Sarajah came back to meet them in the entry hall, ready to depart, with the loose papers in her hands. “You scorched the symbol for Archanos at the front and end.”
Pinetto nodded as he stuffed apples in his pockets. “It’s kind of my trademark now. Makes it hard for people to forge my signature. Besides, Archanos is Serog’s son-in-law.”
“Don’t say her name out loud.”
“I have one question about the story. Since your mother taught Zariah to be a vampire, is she one, too?”
“Kind of. Without being a member of the Council of the Gods, she has to make a living somehow. Don’t worry; she doesn’t do it often, and she only eats people who deserve it.”
“Could you be a little more specific about that?”
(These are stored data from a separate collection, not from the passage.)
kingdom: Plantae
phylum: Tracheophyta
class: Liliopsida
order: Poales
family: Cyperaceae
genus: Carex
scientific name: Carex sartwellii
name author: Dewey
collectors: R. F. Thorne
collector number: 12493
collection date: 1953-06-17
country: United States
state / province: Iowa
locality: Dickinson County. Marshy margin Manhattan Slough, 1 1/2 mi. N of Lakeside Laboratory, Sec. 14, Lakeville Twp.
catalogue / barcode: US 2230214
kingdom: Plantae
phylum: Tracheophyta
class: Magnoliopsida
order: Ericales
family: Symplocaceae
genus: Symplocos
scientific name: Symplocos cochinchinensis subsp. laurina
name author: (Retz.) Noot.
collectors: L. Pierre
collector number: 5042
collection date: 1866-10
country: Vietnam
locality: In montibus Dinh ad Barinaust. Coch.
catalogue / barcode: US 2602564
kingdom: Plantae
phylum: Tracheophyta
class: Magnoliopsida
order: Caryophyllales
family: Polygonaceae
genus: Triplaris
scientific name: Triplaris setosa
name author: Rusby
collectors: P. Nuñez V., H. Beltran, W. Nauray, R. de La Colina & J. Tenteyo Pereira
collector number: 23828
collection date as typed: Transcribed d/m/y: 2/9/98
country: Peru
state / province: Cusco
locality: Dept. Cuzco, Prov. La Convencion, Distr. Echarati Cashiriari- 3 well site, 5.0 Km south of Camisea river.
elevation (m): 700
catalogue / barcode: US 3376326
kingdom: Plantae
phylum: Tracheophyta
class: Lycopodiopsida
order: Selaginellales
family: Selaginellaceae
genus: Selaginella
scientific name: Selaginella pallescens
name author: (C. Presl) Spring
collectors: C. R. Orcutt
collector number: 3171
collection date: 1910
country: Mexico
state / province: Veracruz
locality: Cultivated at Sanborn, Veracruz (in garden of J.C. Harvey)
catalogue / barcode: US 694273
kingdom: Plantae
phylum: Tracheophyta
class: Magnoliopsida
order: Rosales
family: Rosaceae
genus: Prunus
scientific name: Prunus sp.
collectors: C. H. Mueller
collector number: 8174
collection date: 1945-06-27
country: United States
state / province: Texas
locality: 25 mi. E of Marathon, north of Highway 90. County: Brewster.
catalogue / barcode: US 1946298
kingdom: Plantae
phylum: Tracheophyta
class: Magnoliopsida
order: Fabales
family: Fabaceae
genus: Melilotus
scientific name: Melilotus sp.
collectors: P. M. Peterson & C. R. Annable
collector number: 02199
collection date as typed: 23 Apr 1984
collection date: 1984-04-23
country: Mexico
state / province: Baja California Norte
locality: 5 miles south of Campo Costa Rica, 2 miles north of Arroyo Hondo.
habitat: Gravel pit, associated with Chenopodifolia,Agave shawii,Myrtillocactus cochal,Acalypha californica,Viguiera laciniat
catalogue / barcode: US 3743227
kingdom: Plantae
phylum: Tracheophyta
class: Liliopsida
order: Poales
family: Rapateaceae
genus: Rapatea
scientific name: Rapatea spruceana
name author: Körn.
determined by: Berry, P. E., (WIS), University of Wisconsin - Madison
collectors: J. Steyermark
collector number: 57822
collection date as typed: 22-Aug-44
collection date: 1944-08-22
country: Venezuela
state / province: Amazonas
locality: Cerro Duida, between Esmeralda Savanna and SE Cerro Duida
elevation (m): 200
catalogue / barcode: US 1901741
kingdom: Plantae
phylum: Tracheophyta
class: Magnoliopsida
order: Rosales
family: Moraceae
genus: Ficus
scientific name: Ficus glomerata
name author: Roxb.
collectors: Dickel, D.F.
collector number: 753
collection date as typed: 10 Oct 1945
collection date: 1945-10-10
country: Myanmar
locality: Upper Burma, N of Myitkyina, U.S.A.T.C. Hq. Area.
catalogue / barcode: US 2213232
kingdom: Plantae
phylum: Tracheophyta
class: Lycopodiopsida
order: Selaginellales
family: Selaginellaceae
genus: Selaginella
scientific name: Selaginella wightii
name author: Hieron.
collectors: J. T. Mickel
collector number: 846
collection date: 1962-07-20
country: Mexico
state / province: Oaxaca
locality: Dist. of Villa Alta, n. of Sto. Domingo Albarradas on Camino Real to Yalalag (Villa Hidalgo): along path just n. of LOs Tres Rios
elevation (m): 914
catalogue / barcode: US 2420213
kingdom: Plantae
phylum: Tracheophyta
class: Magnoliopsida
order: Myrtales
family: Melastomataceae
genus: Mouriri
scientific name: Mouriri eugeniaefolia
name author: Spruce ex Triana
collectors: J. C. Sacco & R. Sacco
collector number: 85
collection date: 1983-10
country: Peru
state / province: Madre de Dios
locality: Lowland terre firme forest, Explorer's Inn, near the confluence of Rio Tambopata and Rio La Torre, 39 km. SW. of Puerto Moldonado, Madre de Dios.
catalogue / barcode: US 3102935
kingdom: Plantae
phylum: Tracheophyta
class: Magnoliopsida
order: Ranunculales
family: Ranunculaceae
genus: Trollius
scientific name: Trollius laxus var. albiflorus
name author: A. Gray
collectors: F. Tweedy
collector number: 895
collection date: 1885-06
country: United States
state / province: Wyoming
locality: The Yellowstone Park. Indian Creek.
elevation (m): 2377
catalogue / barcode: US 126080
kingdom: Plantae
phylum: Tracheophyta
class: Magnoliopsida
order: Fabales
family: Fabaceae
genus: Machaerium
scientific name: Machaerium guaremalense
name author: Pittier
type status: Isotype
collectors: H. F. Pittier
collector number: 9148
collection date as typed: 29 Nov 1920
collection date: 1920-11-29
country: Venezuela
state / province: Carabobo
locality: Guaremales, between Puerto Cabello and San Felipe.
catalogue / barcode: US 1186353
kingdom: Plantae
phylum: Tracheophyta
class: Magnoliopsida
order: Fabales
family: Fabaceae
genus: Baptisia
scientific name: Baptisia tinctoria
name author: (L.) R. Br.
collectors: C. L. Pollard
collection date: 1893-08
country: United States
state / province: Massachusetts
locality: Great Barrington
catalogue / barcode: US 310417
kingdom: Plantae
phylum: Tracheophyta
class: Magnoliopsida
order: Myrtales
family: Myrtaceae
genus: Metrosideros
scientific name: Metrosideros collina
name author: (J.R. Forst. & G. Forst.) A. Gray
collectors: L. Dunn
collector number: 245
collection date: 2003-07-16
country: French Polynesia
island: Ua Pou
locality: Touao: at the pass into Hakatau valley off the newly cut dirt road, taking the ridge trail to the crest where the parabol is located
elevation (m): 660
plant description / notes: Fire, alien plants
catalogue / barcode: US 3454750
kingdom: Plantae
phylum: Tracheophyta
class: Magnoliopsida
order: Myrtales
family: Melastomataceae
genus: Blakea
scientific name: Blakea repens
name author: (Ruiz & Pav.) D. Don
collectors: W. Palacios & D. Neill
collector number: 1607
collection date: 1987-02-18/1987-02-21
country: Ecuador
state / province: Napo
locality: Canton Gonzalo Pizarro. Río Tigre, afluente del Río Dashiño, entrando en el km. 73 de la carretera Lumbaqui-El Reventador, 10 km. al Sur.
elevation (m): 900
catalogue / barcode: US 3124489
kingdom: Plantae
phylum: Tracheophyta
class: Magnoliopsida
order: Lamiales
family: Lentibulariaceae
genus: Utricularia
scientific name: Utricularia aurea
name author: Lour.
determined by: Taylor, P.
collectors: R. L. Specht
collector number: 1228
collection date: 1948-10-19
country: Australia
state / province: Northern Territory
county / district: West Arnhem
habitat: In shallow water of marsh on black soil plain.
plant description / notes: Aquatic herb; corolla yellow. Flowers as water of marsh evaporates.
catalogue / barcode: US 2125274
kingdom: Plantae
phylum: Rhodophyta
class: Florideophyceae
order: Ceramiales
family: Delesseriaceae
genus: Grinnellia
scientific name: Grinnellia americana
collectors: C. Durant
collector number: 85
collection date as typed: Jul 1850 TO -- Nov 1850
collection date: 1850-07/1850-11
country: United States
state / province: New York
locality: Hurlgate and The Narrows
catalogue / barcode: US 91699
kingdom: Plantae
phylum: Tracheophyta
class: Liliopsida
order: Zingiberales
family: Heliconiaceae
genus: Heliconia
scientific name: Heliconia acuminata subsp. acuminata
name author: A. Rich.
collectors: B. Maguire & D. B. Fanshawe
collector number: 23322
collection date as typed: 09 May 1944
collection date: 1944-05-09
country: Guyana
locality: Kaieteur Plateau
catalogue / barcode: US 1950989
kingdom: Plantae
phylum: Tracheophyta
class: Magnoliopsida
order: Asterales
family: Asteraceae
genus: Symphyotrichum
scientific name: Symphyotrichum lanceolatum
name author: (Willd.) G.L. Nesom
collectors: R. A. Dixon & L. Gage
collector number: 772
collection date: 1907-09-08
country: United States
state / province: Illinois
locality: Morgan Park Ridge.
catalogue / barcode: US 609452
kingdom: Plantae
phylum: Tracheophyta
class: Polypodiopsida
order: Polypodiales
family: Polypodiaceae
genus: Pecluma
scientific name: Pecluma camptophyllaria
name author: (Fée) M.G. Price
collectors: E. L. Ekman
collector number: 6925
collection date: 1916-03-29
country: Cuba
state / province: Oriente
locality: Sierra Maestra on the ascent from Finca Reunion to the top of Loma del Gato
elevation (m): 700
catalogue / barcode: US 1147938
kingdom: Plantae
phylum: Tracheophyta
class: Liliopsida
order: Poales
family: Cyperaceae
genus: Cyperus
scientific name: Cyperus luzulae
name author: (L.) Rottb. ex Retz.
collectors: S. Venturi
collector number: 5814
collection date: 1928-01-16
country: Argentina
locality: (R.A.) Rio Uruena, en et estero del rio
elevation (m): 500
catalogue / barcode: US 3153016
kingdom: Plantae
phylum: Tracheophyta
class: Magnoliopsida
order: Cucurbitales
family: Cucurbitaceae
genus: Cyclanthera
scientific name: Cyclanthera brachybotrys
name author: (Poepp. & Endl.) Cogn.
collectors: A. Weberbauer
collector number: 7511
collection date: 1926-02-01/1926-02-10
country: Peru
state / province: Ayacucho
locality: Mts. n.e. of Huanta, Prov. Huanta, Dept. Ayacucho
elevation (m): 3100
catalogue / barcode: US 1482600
“Here, you hold onto this copy of the story, and I’m going to mail this one,” Sarajah said, scribbling a quick cover letter.
Sandarac:
I have attached a history lesson. What do you think Humi or her goddess is going to do to you when you’re no longer necessary?
Z.
****
Karl located the smallest courier ship available at the Turiv docks—the Mallard. “There are three men on deck, prepping it for departure tomorrow morning.” They waited for the majority of the crewmen from the ne
arby ships to go drinking at nightfall.
She called, “Bagierog,” and he appeared in heartbeats.
“I’m not going on that ship,” said the panther.
“But our deal,” she insisted.
“The Inner Sea is worse than the waste places. It teems with insane spirits that are always hungry. No thank you. Just say my name to the wind and name your destination, and I’ll meet you there.”
“Then you owe me three full services and some free information.”
“Your favored will live another hundred years with care. When he dies, it will be like the end of a dream to a sleeper—a dream that passed in a few bits. He will have to gather his energy to form a new body. Depending on how motivated and skilled he is, that could take him a century.”
“I could die before he can come back to me,” she said, working through the ramifications.
“Likely. Do you want my help here?”
“No, this is cake. I won’t waste your valuable service on this.”
Sarajah said to Tashi, “You divert their attention to the gangplank and I’ll sneak up from behind, over the roof of wheelhouse. Pinetto, you kill any that try to shout or run for help.”
The wizard pulled out a large, military dart and nodded.
“What do the two of us do?” Karl asked.
Tashi told them, “Climb on board as soon as you can and get ready to sail out of port.”
“It’s dark.”
“Pinetto can do the steering once you get everything ready. We just need to be able to haul keel as soon as I cut the lines securing us to the wharf.”
The wizard winced. “Can trolls swim?”
“Like rocks,” said the invisible panther.
“Maybe I’d better cut the lines and you could pull up the anchor,” suggested the wizard. “You’re just itching to use that new sword, aren’t you?”
“Yeah,” Tashi said with a grin. “All right, we move on three . . . where the blazes did that woman go?”
“Crap, she’s on the wheelhouse roof already,” noted the farsighted wizard.